By ANNETTE MARDIS
Luanne Rice's books always have been deeply tinged with loss: of a lover, a family member, a lifestyle. Her characters' deep yearnings for what once was can make her readers' hearts ache, too, until the expected happy ending.
Every once in a while, and especially in later books, Rice changes things up and offers bittersweet and sometimes ambivalent finales to her touching tales that, while not as emotionally satisfying, certainly are much more real.
That's what awaits readers in "The Lemon Orchard," which, in addition to Rice's usual themes of nature and family, also tackles illegal immigration, particularly across the Mexico-USA border.
Roberto and six-year-old daughter Rosa get separated while attempting the dangerous and often deadly desert crossing into Arizona.
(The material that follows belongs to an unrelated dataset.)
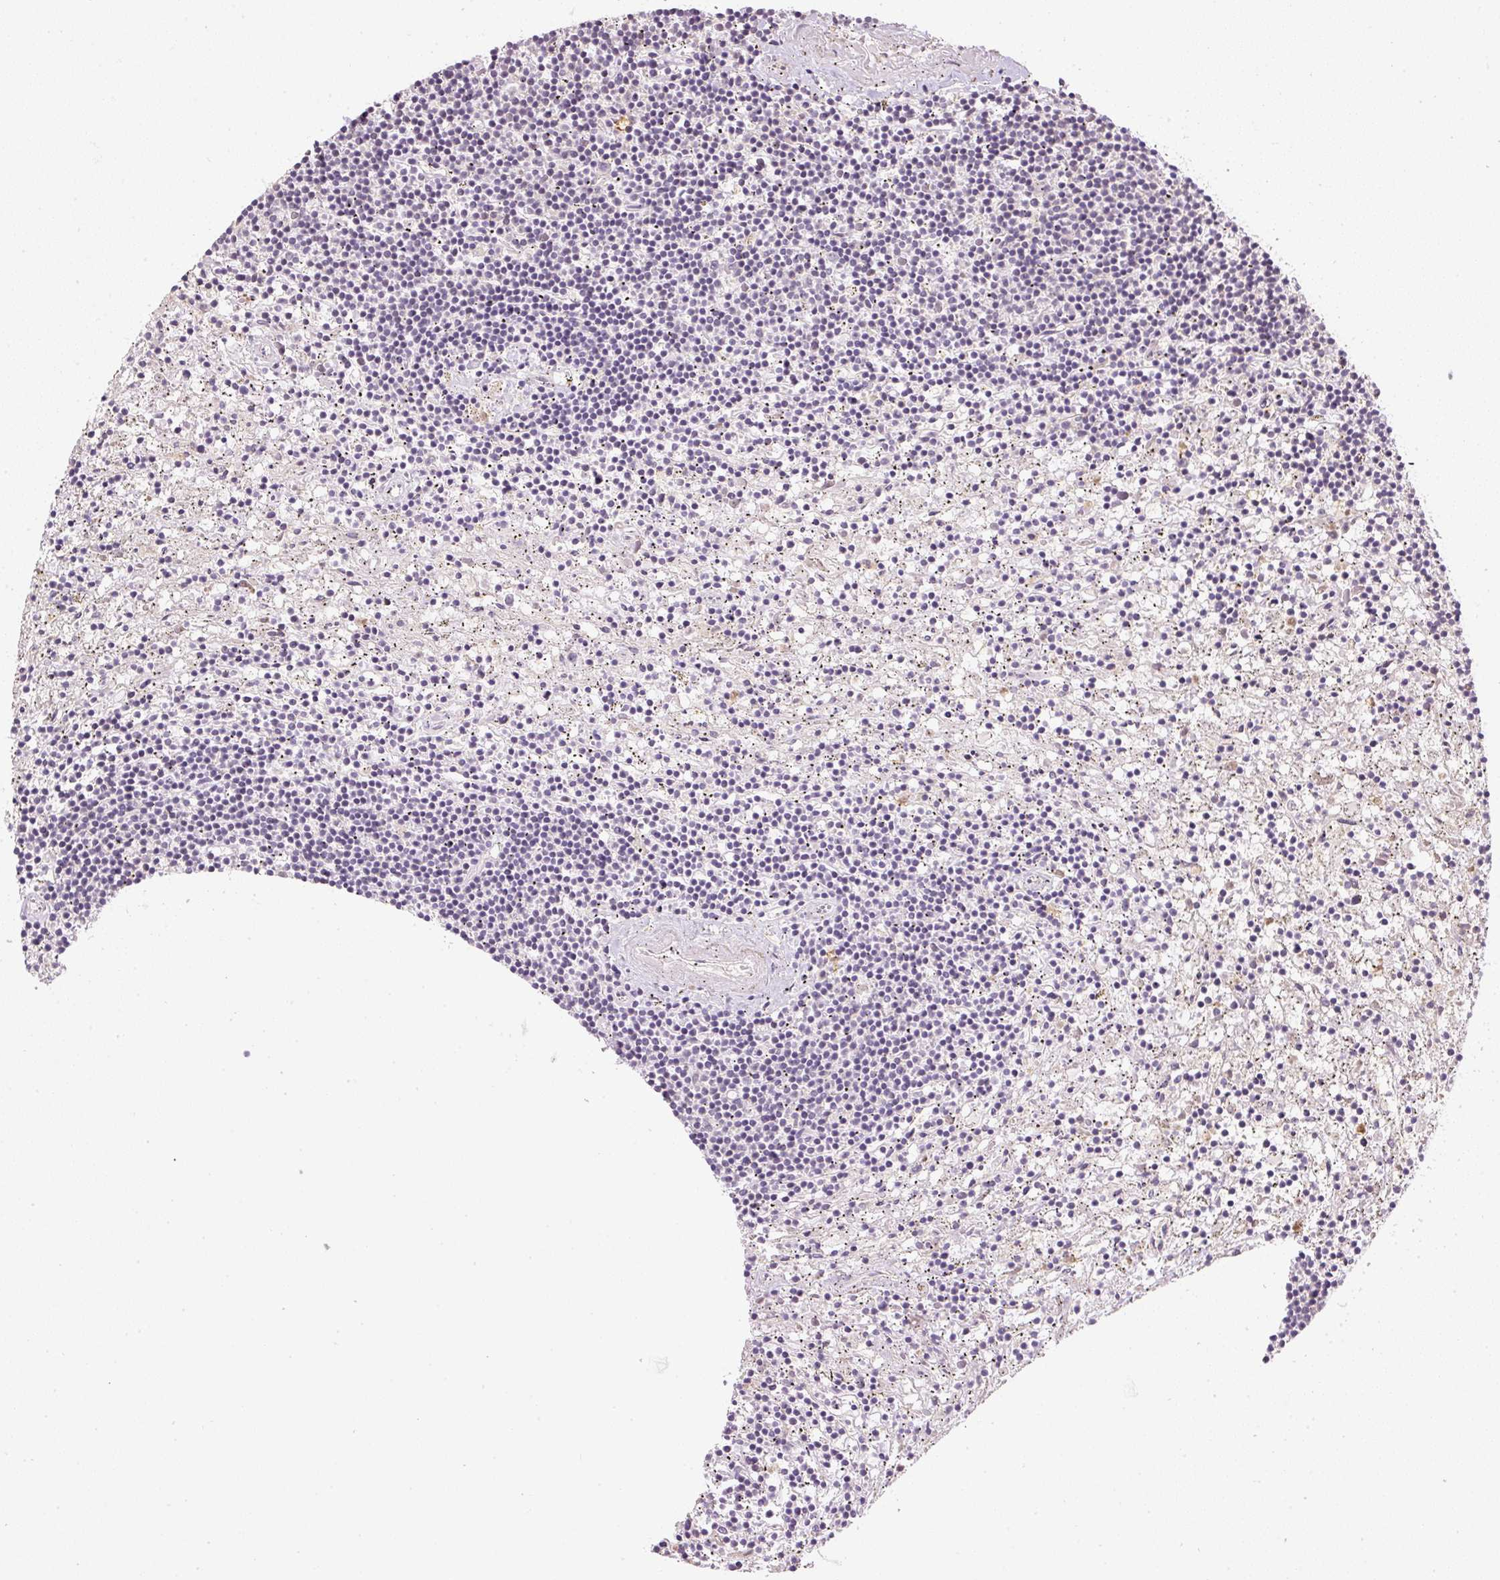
{"staining": {"intensity": "negative", "quantity": "none", "location": "none"}, "tissue": "lymphoma", "cell_type": "Tumor cells", "image_type": "cancer", "snomed": [{"axis": "morphology", "description": "Malignant lymphoma, non-Hodgkin's type, Low grade"}, {"axis": "topography", "description": "Spleen"}], "caption": "IHC micrograph of malignant lymphoma, non-Hodgkin's type (low-grade) stained for a protein (brown), which displays no expression in tumor cells. (Brightfield microscopy of DAB immunohistochemistry (IHC) at high magnification).", "gene": "CTTNBP2", "patient": {"sex": "male", "age": 76}}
The frantic father tries to find her, to no avail, and eventually settles near Los Angeles, fearing and strongly suspecting, but not sure, that his little girl is dead.
Into Roberto's life comes the widowed anthropologist Julia, whose teenage daughter's death in a one-car wreck within sight of their Connecticut home is shrouded in questions. Julia, whose aunt and uncle own the coastal California estate where Roberto manages the lemon orchard, recognizes a kindred spirit in grief, and an unlikely love affair develops.
Brought back to life by both Roberto's affections and a sense of reconnection with her lost daughter, Jenny, Julia takes it upon herself to find out what really happened to Rosa.
Aiding her cause is a retired border patrol agent grieving his own loss. Jack's late wife taught him to have compassion for the impoverished Mexicans seeking a better life in the promised land of plenty.
Rice's timely novel certainly is sympathetic toward the illegals who risk everything just for the chance to make more money to feed their families. But it never preaches, nor does it simplify the immigration debate.
Instead, it shows that there has to be a more humane way to handle the problem.